» **Your task**: Please convert the lines below into a JSON list of strings with one string per line, leaving out any blank lines.

» **Records for processing**:
## Start
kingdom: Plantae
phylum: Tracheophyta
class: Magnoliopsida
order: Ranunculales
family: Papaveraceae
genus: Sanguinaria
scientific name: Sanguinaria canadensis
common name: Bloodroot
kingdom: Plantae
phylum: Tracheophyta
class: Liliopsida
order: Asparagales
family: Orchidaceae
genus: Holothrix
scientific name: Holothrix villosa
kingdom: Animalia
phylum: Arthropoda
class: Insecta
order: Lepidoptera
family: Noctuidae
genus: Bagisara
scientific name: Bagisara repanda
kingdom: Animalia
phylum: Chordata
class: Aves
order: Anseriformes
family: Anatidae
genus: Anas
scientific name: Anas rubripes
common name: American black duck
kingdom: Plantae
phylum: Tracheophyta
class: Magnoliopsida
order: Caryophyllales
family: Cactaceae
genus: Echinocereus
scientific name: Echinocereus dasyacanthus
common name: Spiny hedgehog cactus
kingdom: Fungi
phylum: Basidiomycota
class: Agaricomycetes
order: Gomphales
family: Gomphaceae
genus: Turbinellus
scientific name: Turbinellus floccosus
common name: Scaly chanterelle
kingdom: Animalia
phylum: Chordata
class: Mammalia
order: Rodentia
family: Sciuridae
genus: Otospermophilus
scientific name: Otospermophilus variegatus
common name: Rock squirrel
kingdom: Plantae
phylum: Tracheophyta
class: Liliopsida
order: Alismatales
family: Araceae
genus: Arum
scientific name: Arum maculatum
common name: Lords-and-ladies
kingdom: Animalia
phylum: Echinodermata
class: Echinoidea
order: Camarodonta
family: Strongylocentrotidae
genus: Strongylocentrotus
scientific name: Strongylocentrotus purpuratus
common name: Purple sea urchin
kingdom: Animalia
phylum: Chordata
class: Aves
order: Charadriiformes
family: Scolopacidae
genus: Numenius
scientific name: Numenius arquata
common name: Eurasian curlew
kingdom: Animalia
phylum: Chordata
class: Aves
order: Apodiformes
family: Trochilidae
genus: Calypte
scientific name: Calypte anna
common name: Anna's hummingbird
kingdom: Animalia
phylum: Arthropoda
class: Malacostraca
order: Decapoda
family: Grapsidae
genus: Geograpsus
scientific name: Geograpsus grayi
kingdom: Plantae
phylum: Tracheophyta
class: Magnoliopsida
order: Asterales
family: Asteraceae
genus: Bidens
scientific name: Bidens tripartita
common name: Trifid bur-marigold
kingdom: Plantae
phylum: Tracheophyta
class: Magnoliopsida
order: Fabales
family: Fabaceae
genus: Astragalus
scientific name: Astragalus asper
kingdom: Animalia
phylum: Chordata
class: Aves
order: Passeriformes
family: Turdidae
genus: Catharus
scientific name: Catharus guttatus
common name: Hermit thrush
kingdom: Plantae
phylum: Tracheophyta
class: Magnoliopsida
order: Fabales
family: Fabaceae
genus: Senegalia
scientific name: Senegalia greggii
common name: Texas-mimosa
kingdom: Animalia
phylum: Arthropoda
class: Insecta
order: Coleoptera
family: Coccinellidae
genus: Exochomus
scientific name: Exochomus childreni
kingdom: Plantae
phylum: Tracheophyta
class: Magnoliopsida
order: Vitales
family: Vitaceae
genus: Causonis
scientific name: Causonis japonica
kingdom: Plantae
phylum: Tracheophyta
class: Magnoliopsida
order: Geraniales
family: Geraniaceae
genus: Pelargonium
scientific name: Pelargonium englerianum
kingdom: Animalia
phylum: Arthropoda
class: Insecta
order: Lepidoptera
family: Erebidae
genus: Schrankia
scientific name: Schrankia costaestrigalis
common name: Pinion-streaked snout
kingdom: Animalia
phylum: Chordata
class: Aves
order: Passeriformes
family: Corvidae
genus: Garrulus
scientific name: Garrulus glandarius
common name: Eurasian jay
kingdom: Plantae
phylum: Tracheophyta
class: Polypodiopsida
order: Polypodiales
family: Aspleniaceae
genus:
## End
» **Output of the exercise**:
[
  "kingdom: Plantae",
  "phylum: Tracheophyta",
  "class: Magnoliopsida",
  "order: Ranunculales",
  "family: Papaveraceae",
  "genus: Sanguinaria",
  "scientific name: Sanguinaria canadensis",
  "common name: Bloodroot",
  "kingdom: Plantae",
  "phylum: Tracheophyta",
  "class: Liliopsida",
  "order: Asparagales",
  "family: Orchidaceae",
  "genus: Holothrix",
  "scientific name: Holothrix villosa",
  "kingdom: Animalia",
  "phylum: Arthropoda",
  "class: Insecta",
  "order: Lepidoptera",
  "family: Noctuidae",
  "genus: Bagisara",
  "scientific name: Bagisara repanda",
  "kingdom: Animalia",
  "phylum: Chordata",
  "class: Aves",
  "order: Anseriformes",
  "family: Anatidae",
  "genus: Anas",
  "scientific name: Anas rubripes",
  "common name: American black duck",
  "kingdom: Plantae",
  "phylum: Tracheophyta",
  "class: Magnoliopsida",
  "order: Caryophyllales",
  "family: Cactaceae",
  "genus: Echinocereus",
  "scientific name: Echinocereus dasyacanthus",
  "common name: Spiny hedgehog cactus",
  "kingdom: Fungi",
  "phylum: Basidiomycota",
  "class: Agaricomycetes",
  "order: Gomphales",
  "family: Gomphaceae",
  "genus: Turbinellus",
  "scientific name: Turbinellus floccosus",
  "common name: Scaly chanterelle",
  "kingdom: Animalia",
  "phylum: Chordata",
  "class: Mammalia",
  "order: Rodentia",
  "family: Sciuridae",
  "genus: Otospermophilus",
  "scientific name: Otospermophilus variegatus",
  "common name: Rock squirrel",
  "kingdom: Plantae",
  "phylum: Tracheophyta",
  "class: Liliopsida",
  "order: Alismatales",
  "family: Araceae",
  "genus: Arum",
  "scientific name: Arum maculatum",
  "common name: Lords-and-ladies",
  "kingdom: Animalia",
  "phylum: Echinodermata",
  "class: Echinoidea",
  "order: Camarodonta",
  "family: Strongylocentrotidae",
  "genus: Strongylocentrotus",
  "scientific name: Strongylocentrotus purpuratus",
  "common name: Purple sea urchin",
  "kingdom: Animalia",
  "phylum: Chordata",
  "class: Aves",
  "order: Charadriiformes",
  "family: Scolopacidae",
  "genus: Numenius",
  "scientific name: Numenius arquata",
  "common name: Eurasian curlew",
  "kingdom: Animalia",
  "phylum: Chordata",
  "class: Aves",
  "order: Apodiformes",
  "family: Trochilidae",
  "genus: Calypte",
  "scientific name: Calypte anna",
  "common name: Anna's hummingbird",
  "kingdom: Animalia",
  "phylum: Arthropoda",
  "class: Malacostraca",
  "order: Decapoda",
  "family: Grapsidae",
  "genus: Geograpsus",
  "scientific name: Geograpsus grayi",
  "kingdom: Plantae",
  "phylum: Tracheophyta",
  "class: Magnoliopsida",
  "order: Asterales",
  "family: Asteraceae",
  "genus: Bidens",
  "scientific name: Bidens tripartita",
  "common name: Trifid bur-marigold",
  "kingdom: Plantae",
  "phylum: Tracheophyta",
  "class: Magnoliopsida",
  "order: Fabales",
  "family: Fabaceae",
  "genus: Astragalus",
  "scientific name: Astragalus asper",
  "kingdom: Animalia",
  "phylum: Chordata",
  "class: Aves",
  "order: Passeriformes",
  "family: Turdidae",
  "genus: Catharus",
  "scientific name: Catharus guttatus",
  "common name: Hermit thrush",
  "kingdom: Plantae",
  "phylum: Tracheophyta",
  "class: Magnoliopsida",
  "order: Fabales",
  "family: Fabaceae",
  "genus: Senegalia",
  "scientific name: Senegalia greggii",
  "common name: Texas-mimosa",
  "kingdom: Animalia",
  "phylum: Arthropoda",
  "class: Insecta",
  "order: Coleoptera",
  "family: Coccinellidae",
  "genus: Exochomus",
  "scientific name: Exochomus childreni",
  "kingdom: Plantae",
  "phylum: Tracheophyta",
  "class: Magnoliopsida",
  "order: Vitales",
  "family: Vitaceae",
  "genus: Causonis",
  "scientific name: Causonis japonica",
  "kingdom: Plantae",
  "phylum: Tracheophyta",
  "class: Magnoliopsida",
  "order: Geraniales",
  "family: Geraniaceae",
  "genus: Pelargonium",
  "scientific name: Pelargonium englerianum",
  "kingdom: Animalia",
  "phylum: Arthropoda",
  "class: Insecta",
  "order: Lepidoptera",
  "family: Erebidae",
  "genus: Schrankia",
  "scientific name: Schrankia costaestrigalis",
  "common name: Pinion-streaked snout",
  "kingdom: Animalia",
  "phylum: Chordata",
  "class: Aves",
  "order: Passeriformes",
  "family: Corvidae",
  "genus: Garrulus",
  "scientific name: Garrulus glandarius",
  "common name: Eurasian jay",
  "kingdom: Plantae",
  "phylum: Tracheophyta",
  "class: Polypodiopsida",
  "order: Polypodiales",
  "family: Aspleniaceae",
  "genus:"
]